The Asian technology industry believes the future is not only bright but it's in three dimensions, as a string of manufacturers bring 3D products onto the market.

Most of Asia's big brand names from Panasonic to Samsung via Sharp, Mitsubishi and Toshiba will have 3D televisions out this year with some even offering 3D desktop computers and laptops.

Sony has launched eight 3D TVs in Japan starting at 200,000 yen (2,200 dollars) for a 40-inch (100-centimetre) screen, and is also planning 3D titles for its PlayStation 3 games console.

Akira Shimazu, Sony's senior general manager in charge of 3D projects, believes 2010 is the year that the immersive viewing experience will finally come of age.

"In terms of technology, it was impossible for television sets and video players at consumers' houses to play back 3D content appropriately," he told AFP.

But that has changed with a new high-speed LCD panel that allows 3D with full high definition, he says, and Blu-ray discs can store full-length HD-quality movies in 3D.

The quality of the content has also vastly improved with processors able to adjust 3D images digitally in post-production, tools that were not available in the past when most movies were made on film.

"Recently I saw a couple of very early 3D films created by Columbia Pictures in the 1950s," Shimazu said.

"The difference is apparent if you have seen a recent 3D film - 3D is now being used as a strong tool of story-telling and being created to look natural and real."

James Cameron's blockbuster "Avatar" started a 3D wave in the movie industry - followed by "Alice In Wonderland" and "Clash of the Titans", among others.

But as in the early days of cable and satellite TV, sport could determine 3D's success or failure in the home entertainment market.

The football World Cup now being played in South Africa is the first to be filmed and broadcast - by Sony - in 3D to fans at six FIFA viewing sites in cities around the world.

"Live broadcast of sport is one of the most promising genres of 3D content," Shimazu said.

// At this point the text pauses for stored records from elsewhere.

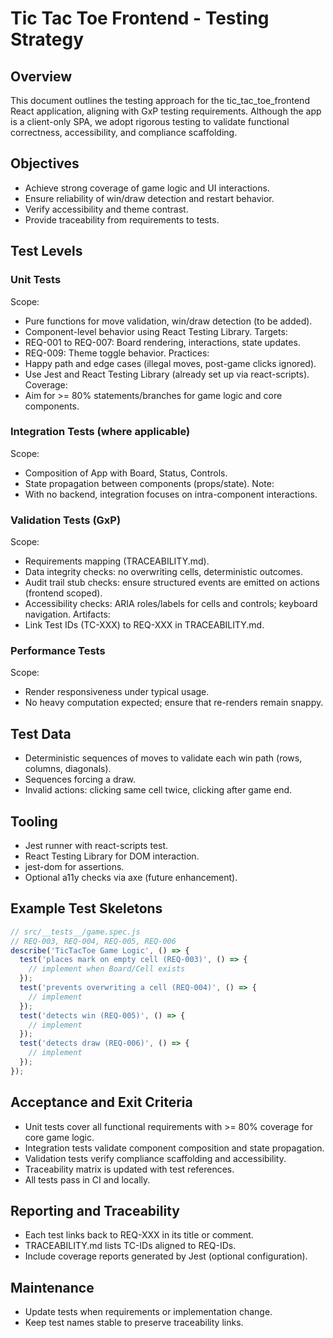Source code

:# Tic Tac Toe Frontend - Testing Strategy

## Overview
This document outlines the testing approach for the tic_tac_toe_frontend React application, aligning with GxP testing requirements. Although the app is a client-only SPA, we adopt rigorous testing to validate functional correctness, accessibility, and compliance scaffolding.

## Objectives
- Achieve strong coverage of game logic and UI interactions.
- Ensure reliability of win/draw detection and restart behavior.
- Verify accessibility and theme contrast.
- Provide traceability from requirements to tests.

## Test Levels

### Unit Tests
Scope:
- Pure functions for move validation, win/draw detection (to be added).
- Component-level behavior using React Testing Library.
Targets:
- REQ-001 to REQ-007: Board rendering, interactions, state updates.
- REQ-009: Theme toggle behavior.
Practices:
- Happy path and edge cases (illegal moves, post-game clicks ignored).
- Use Jest and React Testing Library (already set up via react-scripts).
Coverage:
- Aim for >= 80% statements/branches for game logic and core components.

### Integration Tests (where applicable)
Scope:
- Composition of App with Board, Status, Controls.
- State propagation between components (props/state).
Note:
- With no backend, integration focuses on intra-component interactions.

### Validation Tests (GxP)
Scope:
- Requirements mapping (TRACEABILITY.md).
- Data integrity checks: no overwriting cells, deterministic outcomes.
- Audit trail stub checks: ensure structured events are emitted on actions (frontend scoped).
- Accessibility checks: ARIA roles/labels for cells and controls; keyboard navigation.
Artifacts:
- Link Test IDs (TC-XXX) to REQ-XXX in TRACEABILITY.md.

### Performance Tests
Scope:
- Render responsiveness under typical usage.
- No heavy computation expected; ensure that re-renders remain snappy.

## Test Data
- Deterministic sequences of moves to validate each win path (rows, columns, diagonals).
- Sequences forcing a draw.
- Invalid actions: clicking same cell twice, clicking after game end.

## Tooling
- Jest runner with react-scripts test.
- React Testing Library for DOM interaction.
- jest-dom for assertions.
- Optional a11y checks via axe (future enhancement).

## Example Test Skeletons
```javascript
// src/__tests__/game.spec.js
// REQ-003, REQ-004, REQ-005, REQ-006
describe('TicTacToe Game Logic', () => {
  test('places mark on empty cell (REQ-003)', () => {
    // implement when Board/Cell exists
  });
  test('prevents overwriting a cell (REQ-004)', () => {
    // implement
  });
  test('detects win (REQ-005)', () => {
    // implement
  });
  test('detects draw (REQ-006)', () => {
    // implement
  });
});
```

## Acceptance and Exit Criteria
- Unit tests cover all functional requirements with >= 80% coverage for core game logic.
- Integration tests validate component composition and state propagation.
- Validation tests verify compliance scaffolding and accessibility.
- Traceability matrix is updated with test references.
- All tests pass in CI and locally.

## Reporting and Traceability
- Each test links back to REQ-XXX in its title or comment.
- TRACEABILITY.md lists TC-IDs aligned to REQ-IDs.
- Include coverage reports generated by Jest (optional configuration).

## Maintenance
- Update tests when requirements or implementation change.
- Keep test names stable to preserve traceability links.
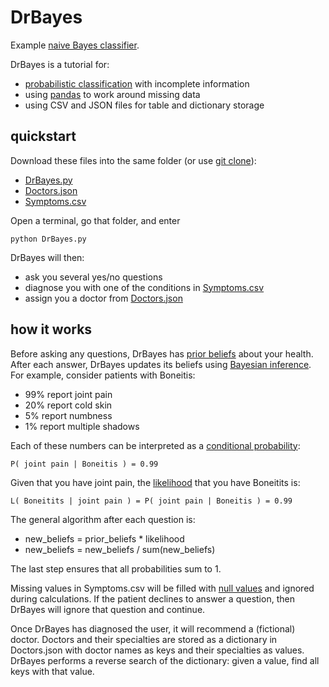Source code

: # DrBayes

Example [naive Bayes classifier](https://en.wikipedia.org/wiki/Naive_Bayes_classifier).

DrBayes is a tutorial for:

- [probabilistic classification](https://en.wikipedia.org/wiki/Probabilistic_classification) with incomplete information
- using [pandas](http://pandas.pydata.org/) to work around missing data
- using CSV and JSON files for table and dictionary storage

## quickstart

Download these files into the same folder (or use [git clone](https://git-scm.com/book/en/v2/Git-Basics-Getting-a-Git-Repository)):

- [DrBayes.py](https://github.com/samkennerly/DrBayes/blob/master/DrBayes.py)
- [Doctors.json](https://github.com/samkennerly/DrBayes/blob/master/Doctors.json)
- [Symptoms.csv](https://github.com/samkennerly/DrBayes/blob/master/Symptoms.csv)

Open a terminal, go that folder, and enter

```
python DrBayes.py
```
DrBayes will then:
- ask you several yes/no questions
- diagnose you with one of the conditions in [Symptoms.csv](Symptoms.csv)
- assign you a doctor from [Doctors.json](Doctors.json)

## how it works

Before asking any questions, DrBayes has
[prior beliefs](https://en.wikipedia.org/wiki/Prior_probability)
about your health. After each answer, DrBayes updates its beliefs using
[Bayesian inference](https://en.wikipedia.org/wiki/Bayesian_inference).
For example, consider patients with Boneitis:

* 99% report joint pain
* 20% report cold skin
* 5% report numbness
* 1% report multiple shadows

Each of these numbers can be interpreted as a
[conditional probability](https://en.wikipedia.org/wiki/Conditional_probability):
```
P( joint pain | Boneitis ) = 0.99
```
Given that you have joint pain, the
[likelihood](https://en.wikipedia.org/wiki/Likelihood_function)
that you have Boneitits is:
```
L( Boneitits | joint pain ) = P( joint pain | Boneitis ) = 0.99
```

The general algorithm after each question is:
* new_beliefs = prior_beliefs * likelihood
* new_beliefs = new_beliefs / sum(new_beliefs)

The last step ensures that all probabilities sum to 1.

Missing values in Symptoms.csv will be filled with [null values](http://pandas.pydata.org/pandas-docs/stable/missing_data.html) and ignored during calculations. If the patient declines to answer a question, then DrBayes will ignore that question and continue.

Once DrBayes has diagnosed the user, it will recommend a (fictional) doctor. Doctors and their specialties are stored as a dictionary in Doctors.json with doctor names as keys and their specialties as values. DrBayes performs a reverse search of the dictionary: given a value, find all keys with that value.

Sports giant ESPN launched a new 3D network last Friday by airing the tournament's first game, hosts South Africa's 1-1 draw with Mexico, in 3D.

But the technology's glaring problem has not changed much since the 1950s "golden era" of 3D movies - viewers still have to wear special glasses.

"Most analysts and commentators agree the glasses are a problem for mass adoption," said Paul O'Donovan, an analyst for global IT research company Gartner.

Glasses designed for permanent use in the home vary in price from 75 to 150 dollars, "which is not cheap - especially if you sit on them", he said.

"Also there are issues with how many pairs are bundled with the 3D TV. Samsung offer two pairs but if you want some friends to come around to watch a movie or sports event with you, then who supplies the extra glasses?

"And you can't watch the TV without the glasses, as that will give you a definite headache."

Shimazu says that Sony, which reckons 10 percent of the TVs it sells this year will be 3D-compatible, is working on technology that does not require glasses. But he is not certain when such technology will be on the market.

O'Donovan does not believe there is a huge market - people may buy a state-of-the-art plasma TV that happens to be 3D-compatible, not necessarily because they are keen on the 3D element.

"There is a 3D market, but it's small and is made up of early adopters keen to show off to their neighbours," he said. "I think it is a fad.

"Hollywood would love to extend the cinema success of 3D into the home market, but there is a real risk that successes like 'Avatar' will be few and far between, so even 3D in the cinema will be smaller than traditional 2D.

"The transition to the home market is definitely going to be a bumpy ride, if it ever takes off."

Ichiro Michikoshi, an analyst at Japanese research firm BCN, was marginally more hopeful.

"I think there is a market," he said. "But I think 3D TVs will not sell remarkably until it becomes usual to watch 3D without special glasses."